• TRY IT:
Please rewrite the lines below with "annotated" changed to "labeled" and everything else left as it is. Leave the pictures out of your answer.

• DATASET EXTRACT:
————————
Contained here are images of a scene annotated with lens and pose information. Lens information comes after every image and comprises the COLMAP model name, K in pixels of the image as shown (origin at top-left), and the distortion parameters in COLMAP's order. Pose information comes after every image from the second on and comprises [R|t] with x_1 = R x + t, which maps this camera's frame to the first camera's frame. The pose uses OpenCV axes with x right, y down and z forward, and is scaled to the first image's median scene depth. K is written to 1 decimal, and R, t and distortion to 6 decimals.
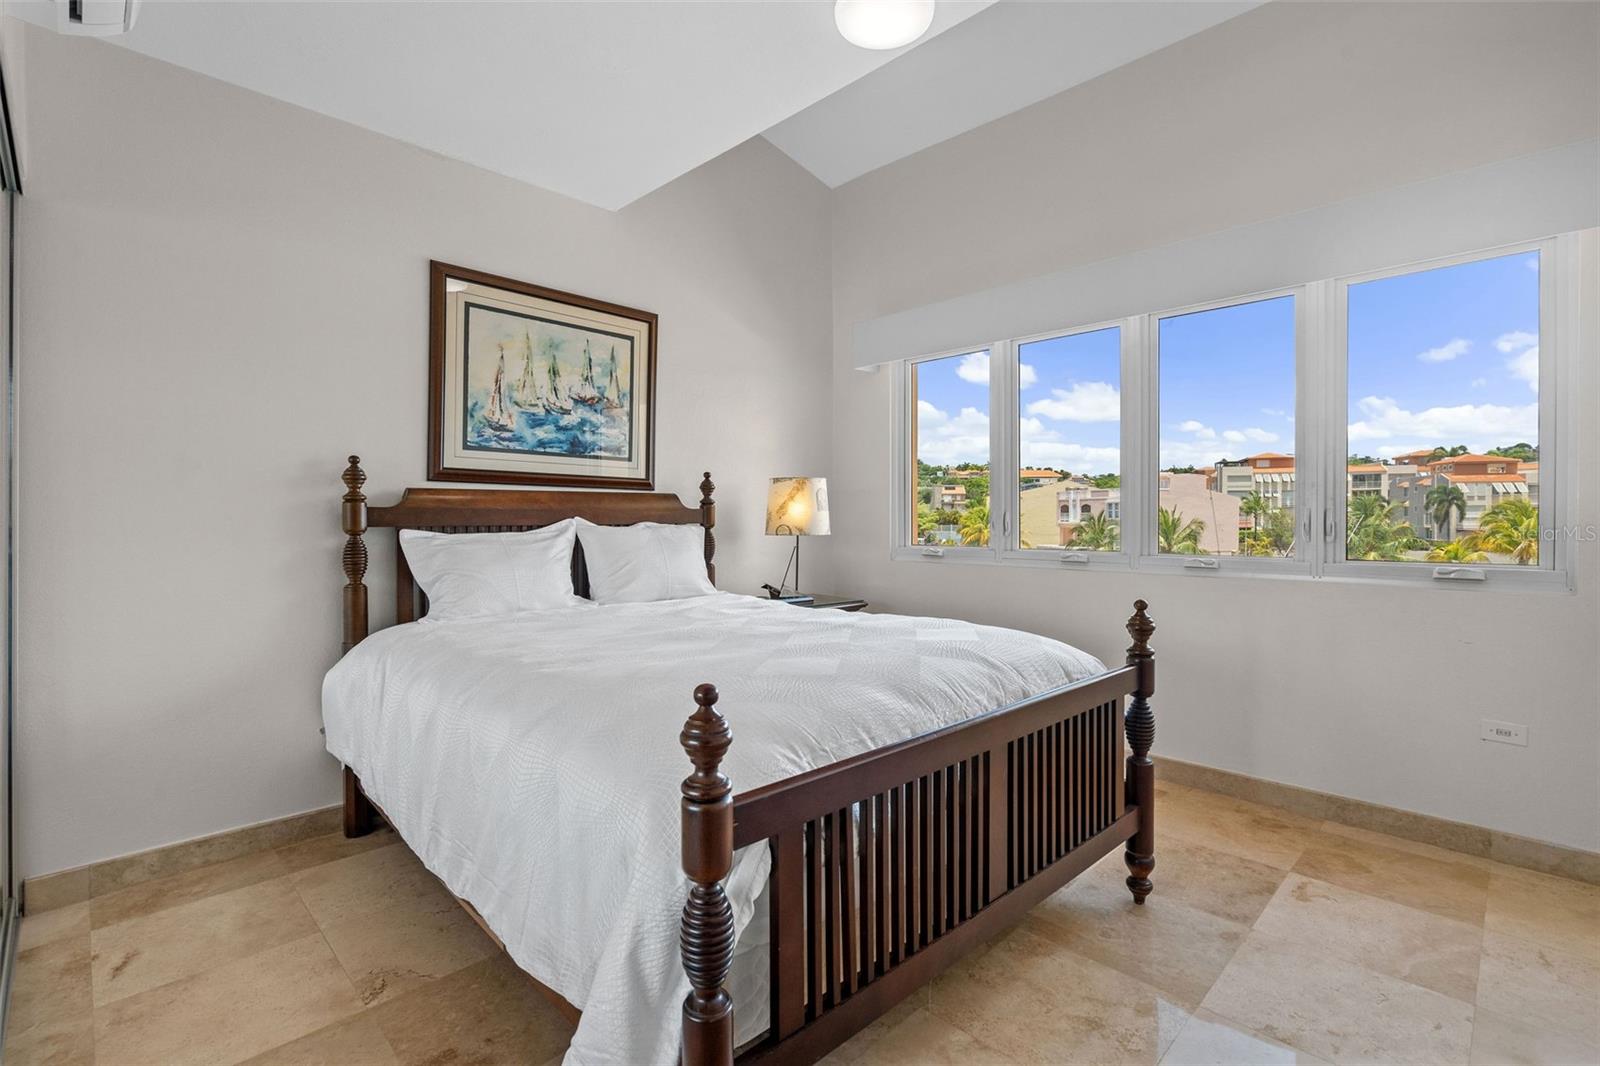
lens RADIAL K [[729.3, 0, 800.8], [0, 729.3, 528.2], [0, 0, 1]] dist [-0.003194, 0.000100]
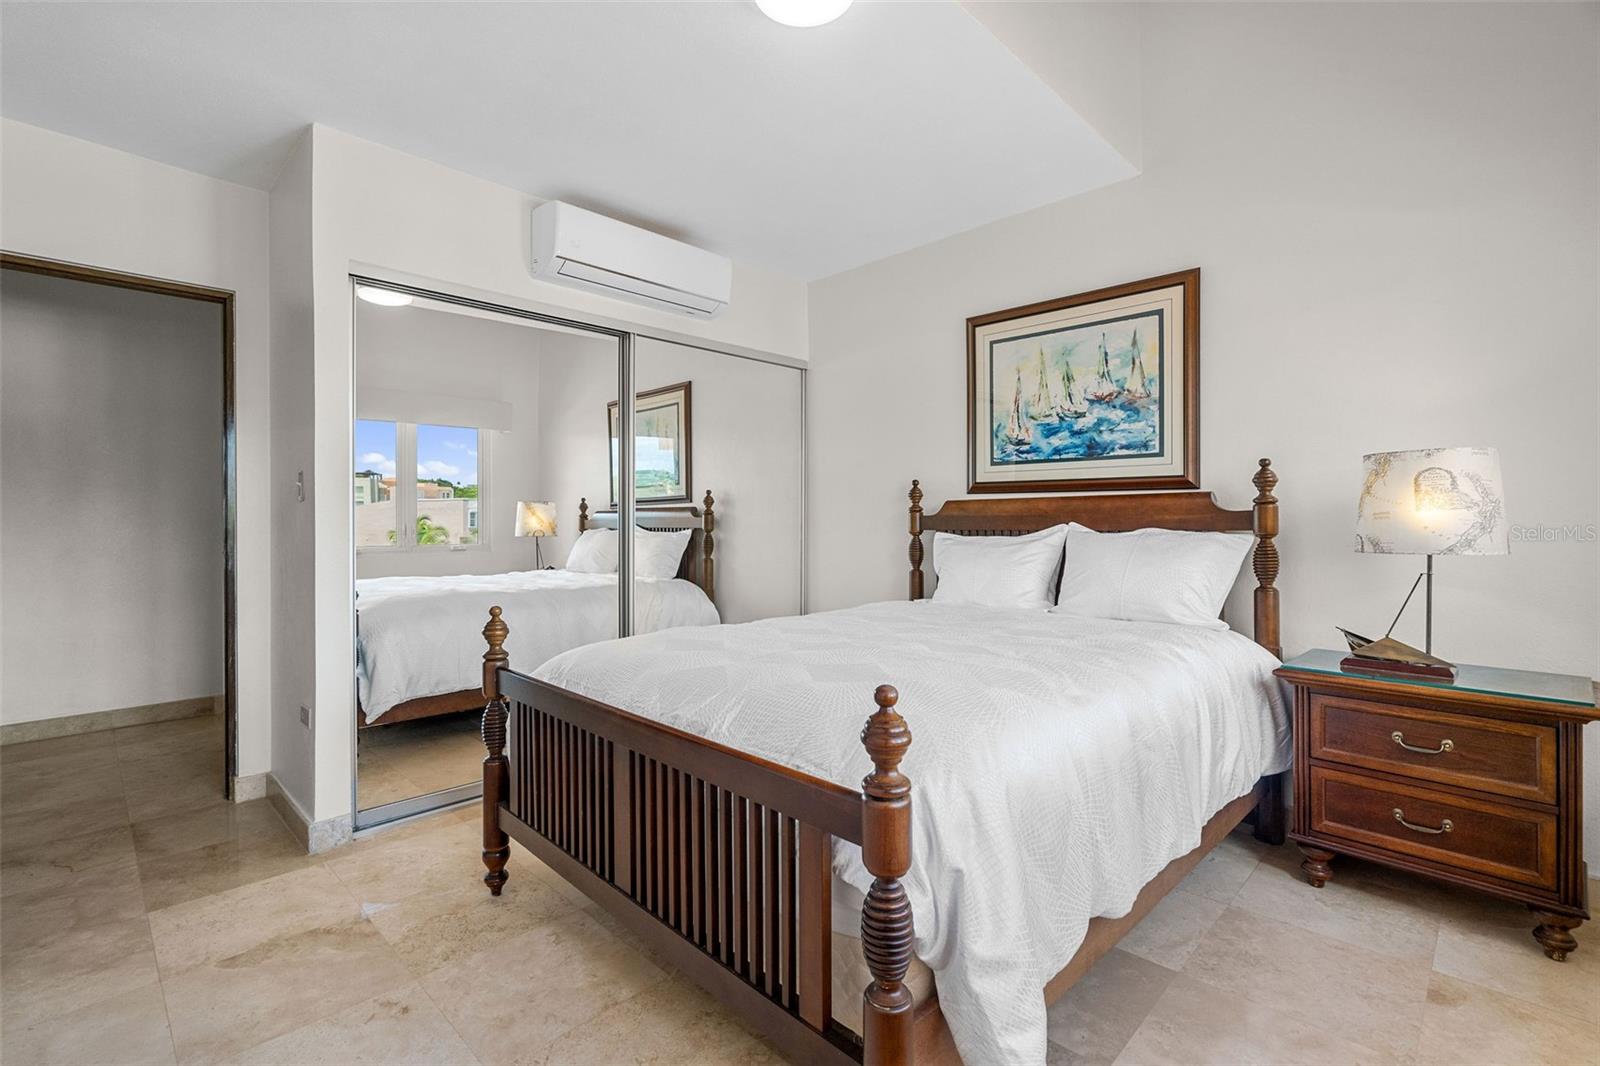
lens RADIAL K [[729.3, 0, 802.0], [0, 729.3, 523.6], [0, 0, 1]] dist [-0.003194, 0.000100]
pose [[0.015662, 0.002366, -0.999875, 0.660977], [-0.009426, 0.999953, 0.002218, -0.012331], [0.999833, 0.009390, 0.015683, 0.618455]]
————————
• ANSWER TO THE PROBLEM:
Contained here are images of a scene labeled with lens and pose information. Lens information comes after every image and comprises the COLMAP model name, K in pixels of the image as shown (origin at top-left), and the distortion parameters in COLMAP's order. Pose information comes after every image from the second on and comprises [R|t] with x_1 = R x + t, which maps this camera's frame to the first camera's frame. The pose uses OpenCV axes with x right, y down and z forward, and is scaled to the first image's median scene depth. K is written to 1 decimal, and R, t and distortion to 6 decimals.
lens RADIAL K [[729.3, 0, 800.8], [0, 729.3, 528.2], [0, 0, 1]] dist [-0.003194, 0.000100]
lens RADIAL K [[729.3, 0, 802.0], [0, 729.3, 523.6], [0, 0, 1]] dist [-0.003194, 0.000100]
pose [[0.015662, 0.002366, -0.999875, 0.660977], [-0.009426, 0.999953, 0.002218, -0.012331], [0.999833, 0.009390, 0.015683, 0.618455]]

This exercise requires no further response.